** ENTRIES SHOWN follows **
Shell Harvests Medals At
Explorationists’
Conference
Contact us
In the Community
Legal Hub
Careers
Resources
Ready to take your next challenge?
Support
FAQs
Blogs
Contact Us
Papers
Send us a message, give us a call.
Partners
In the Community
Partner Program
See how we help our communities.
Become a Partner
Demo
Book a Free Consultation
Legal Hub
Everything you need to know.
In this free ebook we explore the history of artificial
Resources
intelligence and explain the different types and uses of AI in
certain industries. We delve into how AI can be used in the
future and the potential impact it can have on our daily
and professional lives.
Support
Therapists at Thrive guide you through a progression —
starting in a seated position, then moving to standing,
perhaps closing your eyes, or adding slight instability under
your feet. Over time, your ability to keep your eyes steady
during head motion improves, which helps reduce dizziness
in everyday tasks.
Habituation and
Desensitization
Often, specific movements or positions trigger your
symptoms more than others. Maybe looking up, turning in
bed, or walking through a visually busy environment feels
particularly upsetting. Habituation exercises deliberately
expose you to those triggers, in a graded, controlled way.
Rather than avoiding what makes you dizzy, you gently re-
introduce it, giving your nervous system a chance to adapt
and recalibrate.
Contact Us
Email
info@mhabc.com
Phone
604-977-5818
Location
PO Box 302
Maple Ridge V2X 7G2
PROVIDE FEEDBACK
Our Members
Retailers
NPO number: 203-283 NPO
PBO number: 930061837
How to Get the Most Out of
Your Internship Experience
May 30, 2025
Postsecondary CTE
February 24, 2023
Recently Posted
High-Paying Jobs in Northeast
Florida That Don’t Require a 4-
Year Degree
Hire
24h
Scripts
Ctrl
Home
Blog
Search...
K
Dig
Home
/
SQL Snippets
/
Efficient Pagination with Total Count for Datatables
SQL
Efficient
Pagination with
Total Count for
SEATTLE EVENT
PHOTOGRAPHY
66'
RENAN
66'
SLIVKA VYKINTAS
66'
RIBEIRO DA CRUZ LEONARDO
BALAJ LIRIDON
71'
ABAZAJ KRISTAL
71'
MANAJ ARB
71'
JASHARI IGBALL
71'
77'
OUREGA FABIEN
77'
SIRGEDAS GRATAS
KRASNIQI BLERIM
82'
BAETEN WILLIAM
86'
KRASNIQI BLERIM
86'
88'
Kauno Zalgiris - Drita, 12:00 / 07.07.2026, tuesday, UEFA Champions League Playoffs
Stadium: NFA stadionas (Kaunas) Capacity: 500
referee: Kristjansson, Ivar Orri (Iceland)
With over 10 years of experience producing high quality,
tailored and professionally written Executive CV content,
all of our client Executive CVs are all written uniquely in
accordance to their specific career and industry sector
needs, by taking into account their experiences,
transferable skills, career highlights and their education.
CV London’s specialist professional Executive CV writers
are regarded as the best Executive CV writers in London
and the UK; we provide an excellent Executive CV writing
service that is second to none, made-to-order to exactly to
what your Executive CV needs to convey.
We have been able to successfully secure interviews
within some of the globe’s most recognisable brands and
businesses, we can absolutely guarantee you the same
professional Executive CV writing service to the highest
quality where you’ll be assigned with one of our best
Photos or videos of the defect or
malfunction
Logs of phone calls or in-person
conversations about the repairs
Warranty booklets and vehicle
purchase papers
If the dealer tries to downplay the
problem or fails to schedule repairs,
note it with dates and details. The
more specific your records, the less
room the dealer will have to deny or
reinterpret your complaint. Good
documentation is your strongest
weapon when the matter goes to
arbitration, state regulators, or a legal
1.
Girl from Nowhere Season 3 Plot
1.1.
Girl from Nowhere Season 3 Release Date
** End of ENTRIES SHOWN **
As the exercise requires, copy out the data shown above word for word.

Shell Harvests Medals At
Explorationists’
Conference
Contact us
In the Community
Legal Hub
Careers
Resources
Ready to take your next challenge?
Support
FAQs
Blogs
Contact Us
Papers
Send us a message, give us a call.
Partners
In the Community
Partner Program
See how we help our communities.
Become a Partner
Demo
Book a Free Consultation
Legal Hub
Everything you need to know.
In this free ebook we explore the history of artificial
Resources
intelligence and explain the different types and uses of AI in
certain industries. We delve into how AI can be used in the
future and the potential impact it can have on our daily
and professional lives.
Support
Therapists at Thrive guide you through a progression —
starting in a seated position, then moving to standing,
perhaps closing your eyes, or adding slight instability under
your feet. Over time, your ability to keep your eyes steady
during head motion improves, which helps reduce dizziness
in everyday tasks.
Habituation and
Desensitization
Often, specific movements or positions trigger your
symptoms more than others. Maybe looking up, turning in
bed, or walking through a visually busy environment feels
particularly upsetting. Habituation exercises deliberately
expose you to those triggers, in a graded, controlled way.
Rather than avoiding what makes you dizzy, you gently re-
introduce it, giving your nervous system a chance to adapt
and recalibrate.
Contact Us
Email
info@mhabc.com
Phone
604-977-5818
Location
PO Box 302
Maple Ridge V2X 7G2
PROVIDE FEEDBACK
Our Members
Retailers
NPO number: 203-283 NPO
PBO number: 930061837
How to Get the Most Out of
Your Internship Experience
May 30, 2025
Postsecondary CTE
February 24, 2023
Recently Posted
High-Paying Jobs in Northeast
Florida That Don’t Require a 4-
Year Degree
Hire
24h
Scripts
Ctrl
Home
Blog
Search...
K
Dig
Home
/
SQL Snippets
/
Efficient Pagination with Total Count for Datatables
SQL
Efficient
Pagination with
Total Count for
SEATTLE EVENT
PHOTOGRAPHY
66'
RENAN
66'
SLIVKA VYKINTAS
66'
RIBEIRO DA CRUZ LEONARDO
BALAJ LIRIDON
71'
ABAZAJ KRISTAL
71'
MANAJ ARB
71'
JASHARI IGBALL
71'
77'
OUREGA FABIEN
77'
SIRGEDAS GRATAS
KRASNIQI BLERIM
82'
BAETEN WILLIAM
86'
KRASNIQI BLERIM
86'
88'
Kauno Zalgiris - Drita, 12:00 / 07.07.2026, tuesday, UEFA Champions League Playoffs
Stadium: NFA stadionas (Kaunas) Capacity: 500
referee: Kristjansson, Ivar Orri (Iceland)
With over 10 years of experience producing high quality,
tailored and professionally written Executive CV content,
all of our client Executive CVs are all written uniquely in
accordance to their specific career and industry sector
needs, by taking into account their experiences,
transferable skills, career highlights and their education.
CV London’s specialist professional Executive CV writers
are regarded as the best Executive CV writers in London
and the UK; we provide an excellent Executive CV writing
service that is second to none, made-to-order to exactly to
what your Executive CV needs to convey.
We have been able to successfully secure interviews
within some of the globe’s most recognisable brands and
businesses, we can absolutely guarantee you the same
professional Executive CV writing service to the highest
quality where you’ll be assigned with one of our best
Photos or videos of the defect or
malfunction
Logs of phone calls or in-person
conversations about the repairs
Warranty booklets and vehicle
purchase papers
If the dealer tries to downplay the
problem or fails to schedule repairs,
note it with dates and details. The
more specific your records, the less
room the dealer will have to deny or
reinterpret your complaint. Good
documentation is your strongest
weapon when the matter goes to
arbitration, state regulators, or a legal
1.
Girl from Nowhere Season 3 Plot
1.1.
Girl from Nowhere Season 3 Release Date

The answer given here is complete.